The Office for Budget Responsibility, the UK’s independent economic forecaster, has also said that “the costs of failing to get climate change under control would be much larger than those of bringing emissions down to net zero”.
Claire Fox and the GWPF were approached for comment.
A Charitable Cause?
The IEA is a registered charity, meaning that it receives generous tax breaks.
The group justifies this charitable status partly on the basis of its educational outreach programme, which aims to “equip tomorrow’s leaders with a deep understanding of free market economics”.

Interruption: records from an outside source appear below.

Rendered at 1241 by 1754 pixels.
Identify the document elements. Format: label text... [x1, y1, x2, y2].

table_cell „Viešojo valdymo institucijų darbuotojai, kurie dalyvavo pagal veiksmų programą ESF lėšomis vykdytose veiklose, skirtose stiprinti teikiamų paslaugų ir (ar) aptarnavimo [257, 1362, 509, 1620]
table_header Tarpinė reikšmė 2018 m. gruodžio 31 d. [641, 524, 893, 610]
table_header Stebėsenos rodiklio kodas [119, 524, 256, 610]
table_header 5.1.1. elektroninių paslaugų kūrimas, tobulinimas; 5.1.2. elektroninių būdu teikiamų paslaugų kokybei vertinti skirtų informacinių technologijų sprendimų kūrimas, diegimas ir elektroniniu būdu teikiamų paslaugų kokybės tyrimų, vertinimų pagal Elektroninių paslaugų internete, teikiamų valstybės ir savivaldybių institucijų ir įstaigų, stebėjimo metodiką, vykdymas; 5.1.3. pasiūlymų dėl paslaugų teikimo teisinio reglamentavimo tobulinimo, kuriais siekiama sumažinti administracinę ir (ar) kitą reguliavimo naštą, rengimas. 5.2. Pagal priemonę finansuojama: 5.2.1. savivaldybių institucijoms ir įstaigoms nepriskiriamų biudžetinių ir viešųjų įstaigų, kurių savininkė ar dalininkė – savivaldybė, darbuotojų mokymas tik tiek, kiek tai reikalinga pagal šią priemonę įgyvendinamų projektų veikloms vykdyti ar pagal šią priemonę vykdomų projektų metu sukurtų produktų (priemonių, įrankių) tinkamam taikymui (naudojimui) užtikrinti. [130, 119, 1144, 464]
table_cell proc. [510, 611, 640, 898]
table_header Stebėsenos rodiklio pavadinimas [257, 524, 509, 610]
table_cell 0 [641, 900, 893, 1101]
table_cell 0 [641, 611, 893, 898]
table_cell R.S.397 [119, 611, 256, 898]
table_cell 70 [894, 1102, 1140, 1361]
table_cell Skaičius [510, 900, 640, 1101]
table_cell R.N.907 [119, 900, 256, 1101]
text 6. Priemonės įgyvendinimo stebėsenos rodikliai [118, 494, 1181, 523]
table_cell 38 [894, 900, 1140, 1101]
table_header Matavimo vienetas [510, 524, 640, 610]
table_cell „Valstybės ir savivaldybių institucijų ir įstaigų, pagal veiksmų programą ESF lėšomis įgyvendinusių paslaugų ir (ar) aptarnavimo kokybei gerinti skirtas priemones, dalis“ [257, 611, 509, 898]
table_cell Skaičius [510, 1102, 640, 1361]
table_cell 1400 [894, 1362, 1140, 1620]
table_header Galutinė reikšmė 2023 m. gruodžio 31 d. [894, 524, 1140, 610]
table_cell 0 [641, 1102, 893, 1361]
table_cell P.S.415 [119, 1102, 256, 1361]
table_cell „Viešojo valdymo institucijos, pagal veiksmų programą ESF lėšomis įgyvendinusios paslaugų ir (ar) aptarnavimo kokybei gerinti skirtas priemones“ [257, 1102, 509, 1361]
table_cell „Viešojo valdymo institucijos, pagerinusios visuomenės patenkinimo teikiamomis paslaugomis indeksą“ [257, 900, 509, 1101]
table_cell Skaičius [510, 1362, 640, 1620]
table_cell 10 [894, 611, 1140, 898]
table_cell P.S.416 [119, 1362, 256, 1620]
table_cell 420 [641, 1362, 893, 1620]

The IEA claims that: “Our aim is to change the climate of opinion in the long term and our work with students is a key part of this.”
In the year ending March 2023, the group claimed to have engaged with 3,500 students and 1,200 teachers via its seminars, internships and summer schools.
Formerly the IEA’s head of education and now a senior education fellow, Davies is a senior member of the group’s outreach programme. He is the first person listed in the IEA’s student speakers brochure, which advertises the IEA staff members who are available to speak at schools or universities.
The brochure also lists the IEA’s chief operating officer Andy Mayer, who has said that the government should “get rid of” its target of achieving net zero emissions by 2050, which he called a “very hard left, socialist, central-planning model”.
The non-profit Good Law Project recently made a complaint to the Charity Commission about the IEA, claiming that the libertarian group had breached charity rules. Namely, the Good Law Project claims that the IEA is in breach of rules stating that charities must avoid presenting “biased and selective information in support of a preconceived point of view”.
The Charity Commission rejected this complaint, stating that: “We have assessed the concerns raised and have not identified concerns that the charity is acting outside of its objects or the Commission’s published guidance.”
Good Law Project campaigns manager Hannah Greer told DeSmog: “It won’t be a surprise to anyone that the IEA is cementing its role as a major mouthpiece for climate change scepticism. It’s a huge scandal that the IEA is still allowed to peddle fringe views under the guise of being an ‘educational charity’ while benefiting from taxpayer subsidies.
“This has been allowed to happen because we have seen alarming and unambiguous regulatory failure from the Charity Commission – who have been presented with evidence of how the IEA is flouting charity law, but have chosen to look the other way.”